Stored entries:
--- Start ---
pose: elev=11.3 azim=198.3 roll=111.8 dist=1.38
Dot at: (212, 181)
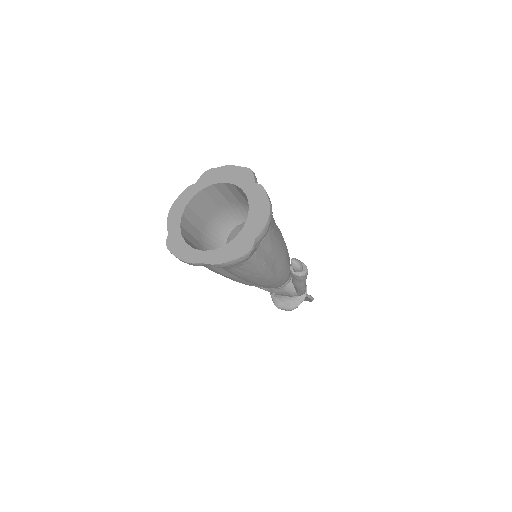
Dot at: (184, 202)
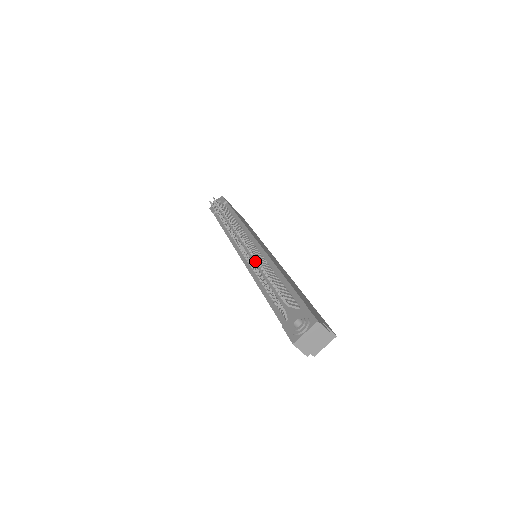
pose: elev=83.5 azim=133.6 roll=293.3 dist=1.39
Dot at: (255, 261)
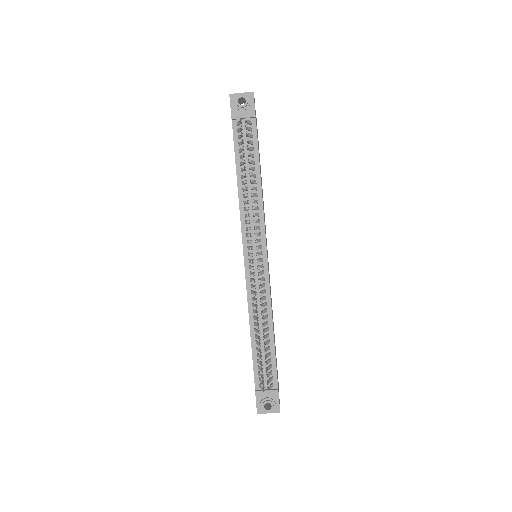
Dot at: (257, 288)
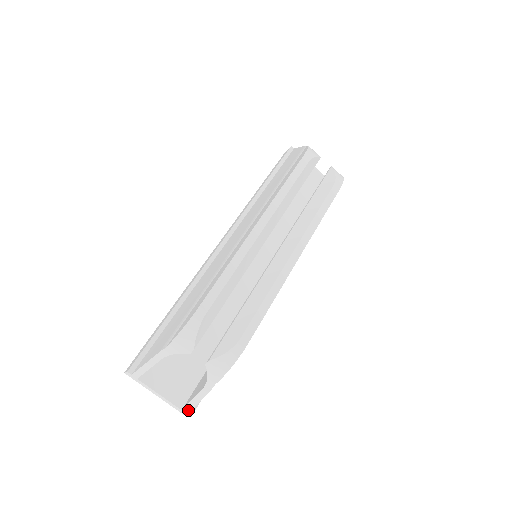
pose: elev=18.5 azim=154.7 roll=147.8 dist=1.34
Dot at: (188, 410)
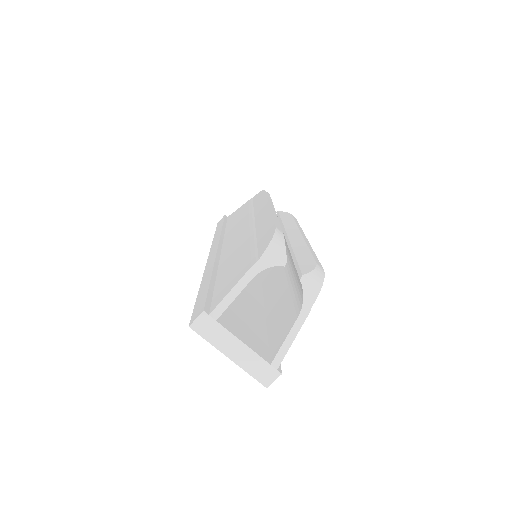
Dot at: (279, 362)
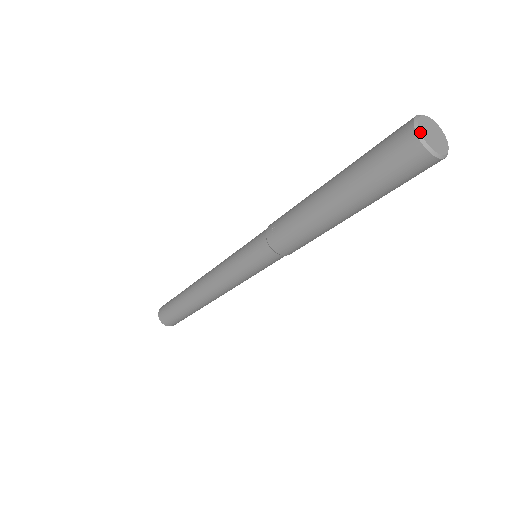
--- End ---
## Prompt
Please put the lines of all the items above into a numbered list. Skip blank lines and leave out the pictures.

## Expected answer
1. pose: elev=11.3 azim=198.3 roll=111.8 dist=1.38
2. Dot at: (212, 181)
3. Dot at: (184, 202)
4. pose: elev=83.5 azim=133.6 roll=293.3 dist=1.39
5. Dot at: (255, 261)
6. Dot at: (257, 288)
7. pose: elev=18.5 azim=154.7 roll=147.8 dist=1.34
8. Dot at: (188, 410)
9. Dot at: (279, 362)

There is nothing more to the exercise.